← Back to context

Comment by wubrr

17 hours ago

> Does ollama support strict structured output or strict tool calls adhering to a json schema?

As far as I understand this is generally not possible at the model level. Best you can do is wrap the call in a (non-llm) json schema validator, and emit an error json in case the llm output does not match the schema, which is what some APIs do for you, but not very complicated to do yourself.
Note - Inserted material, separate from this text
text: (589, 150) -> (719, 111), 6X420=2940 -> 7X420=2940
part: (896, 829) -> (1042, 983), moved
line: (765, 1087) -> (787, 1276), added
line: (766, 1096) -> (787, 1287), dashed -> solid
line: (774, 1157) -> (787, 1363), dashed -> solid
Someone correct me if I'm wrong

no that's incorrect - llama.cpp has support for providing a context free grammar while sampling and only samples tokens that would conform to the grammar, rather than sampling tokens that would violate the grammar

This is misinformation. Ollama’s supported structured outputs that conform to a given JSON-schema for months. Here’s a post about this from last year: https://ollama.com/blog/structured-outputs

This is absolutely possible to do at the model level via logit shaping. Llama-cpp’s functionality for this is called GBNF. It’s tightly integrated into the token sampling infrastructure, and is what ollama builds upon for their json schema functionality.

  • > It’s tightly integrated into the token sampling infrastructure, and is what ollama builds upon for their json schema functionality.

    Do you mean the functionality of generating ebnf grammar and from a json schema use it for sampling is part of ggml, and all they have to do is use it?

    I assumed that this was part of llama.cpp, and another feature they have to re-implement and maintain.